━━━ Material provided ━━━

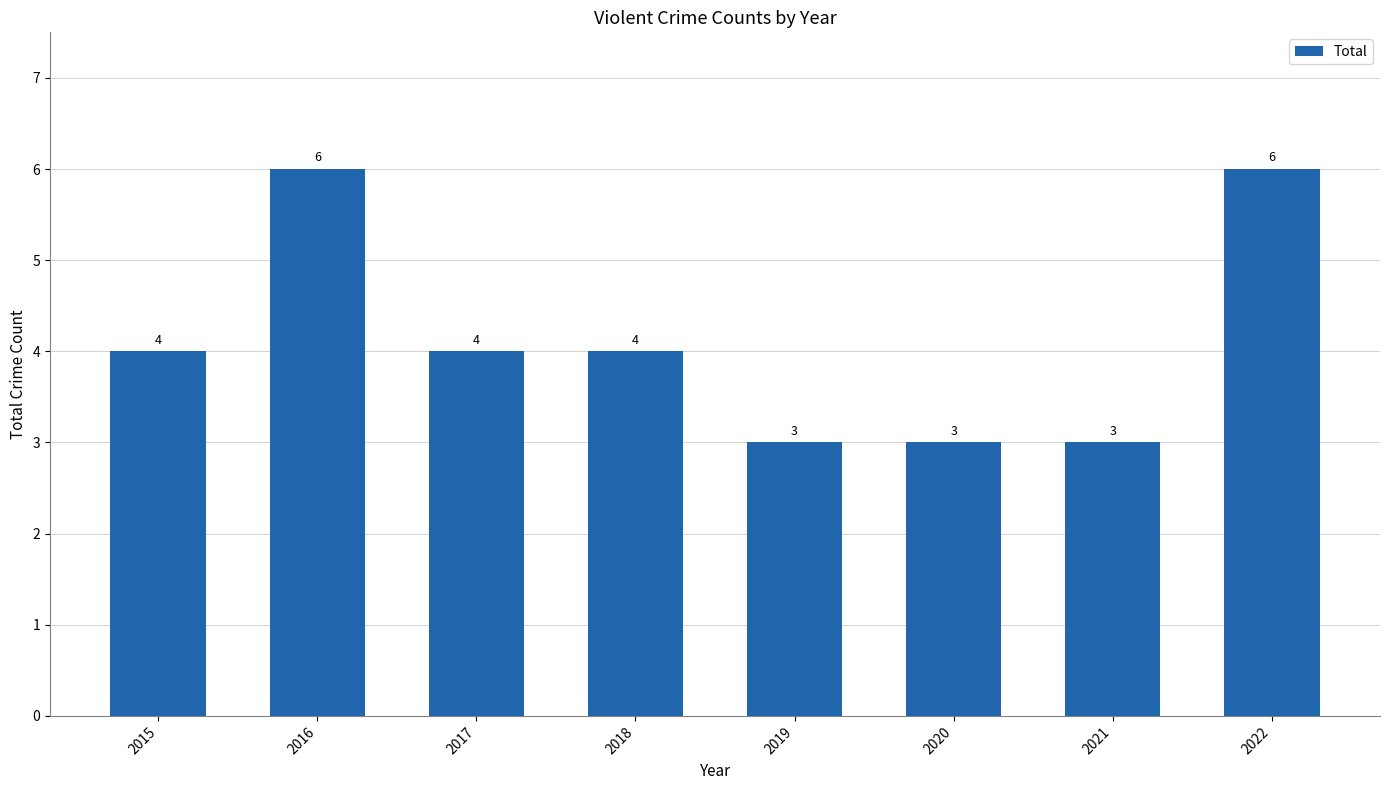

What is the maximum value shown in the chart?

6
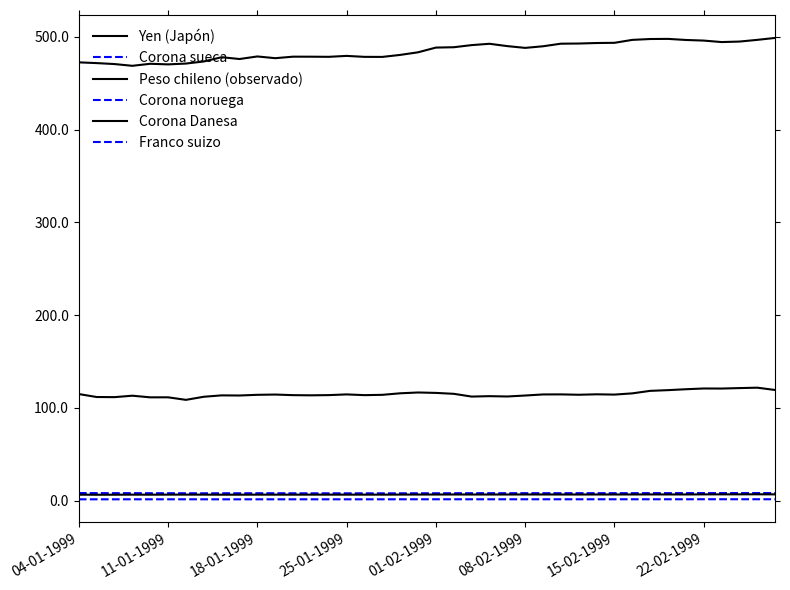

What is the difference between the second highest and minimum values in the Franco suizo series?

0.1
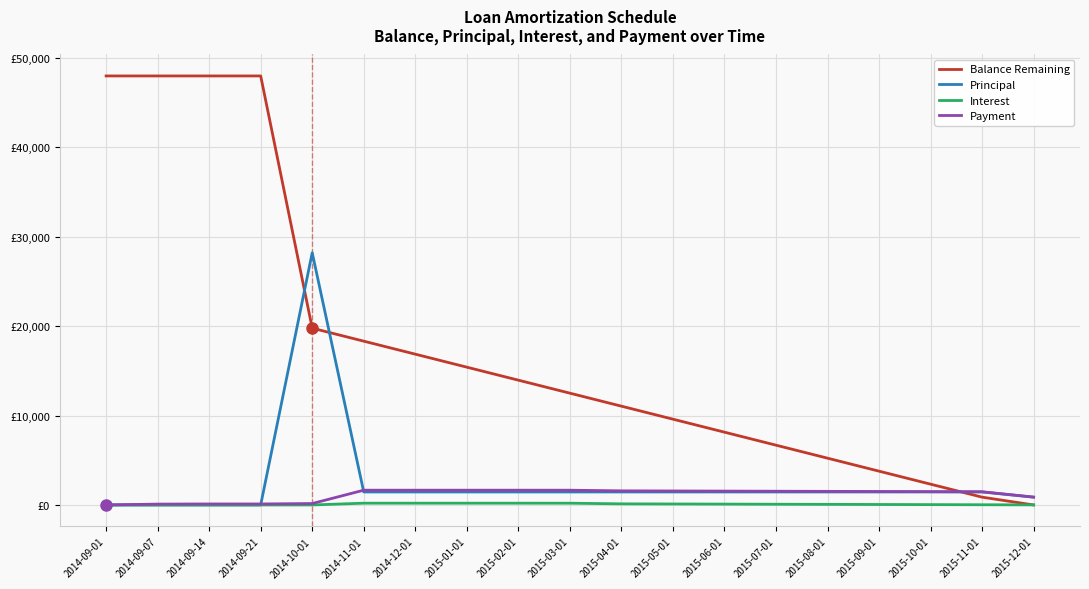

At which label is Principal closest to 14110?

2014-11-01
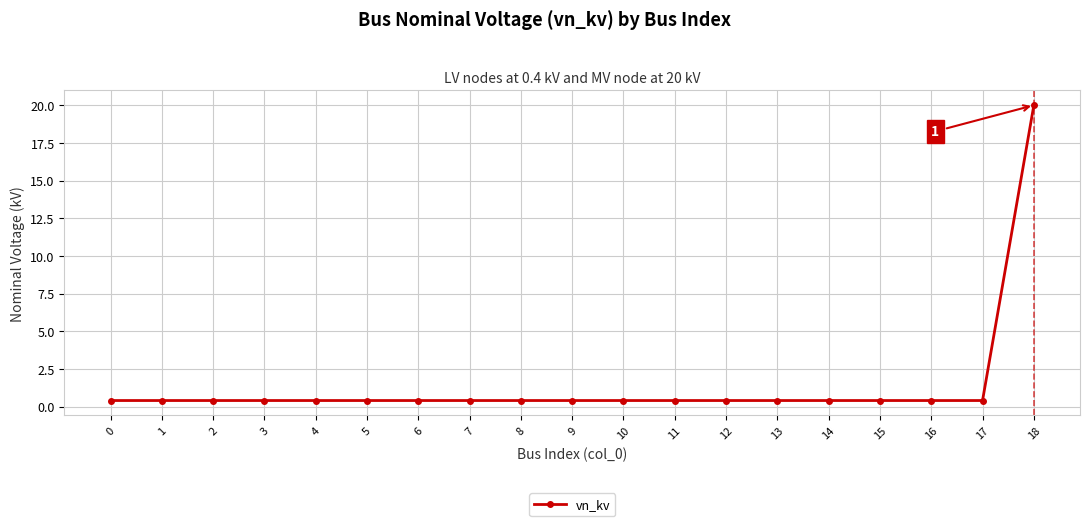

The chart shows a value of 0.4 at 16. True or false?

True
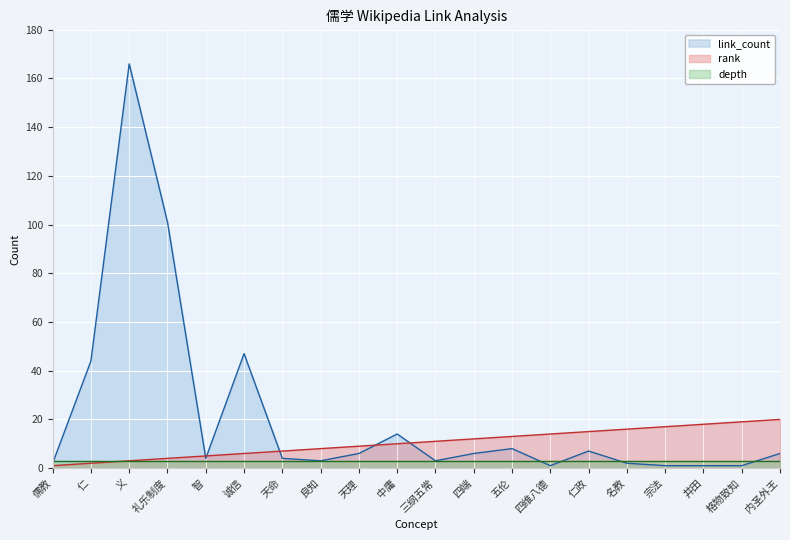

What is the difference between the maximum and minimum values in the rank series?

19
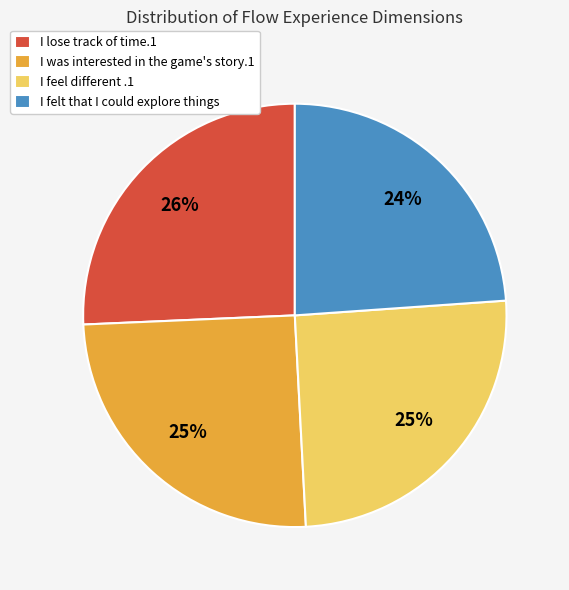

Combined, do I was interested in the game's story.1 and I felt that I could explore things account for over 50%?

No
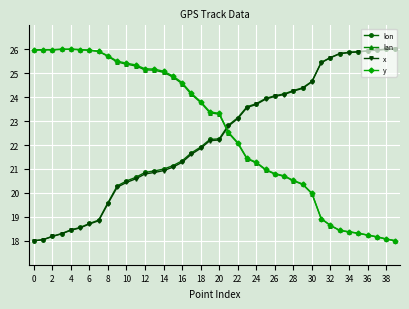

At how many categories does at least one series exceed 23?

39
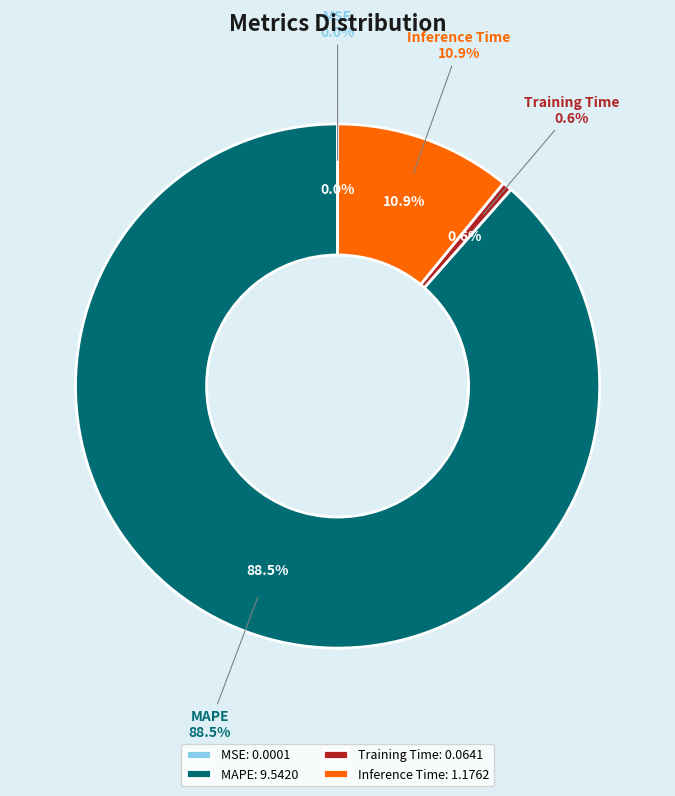

True or false: MAPE accounts for 77% of the total.

False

━━━

-- Problem description --
Locate each line in the entries above that contains the word "minimum" with matching case, and copy every such line.

-- Task answer --
What is the difference between the second highest and minimum values in the Franco suizo series?
What is the difference between the maximum and minimum values in the rank series?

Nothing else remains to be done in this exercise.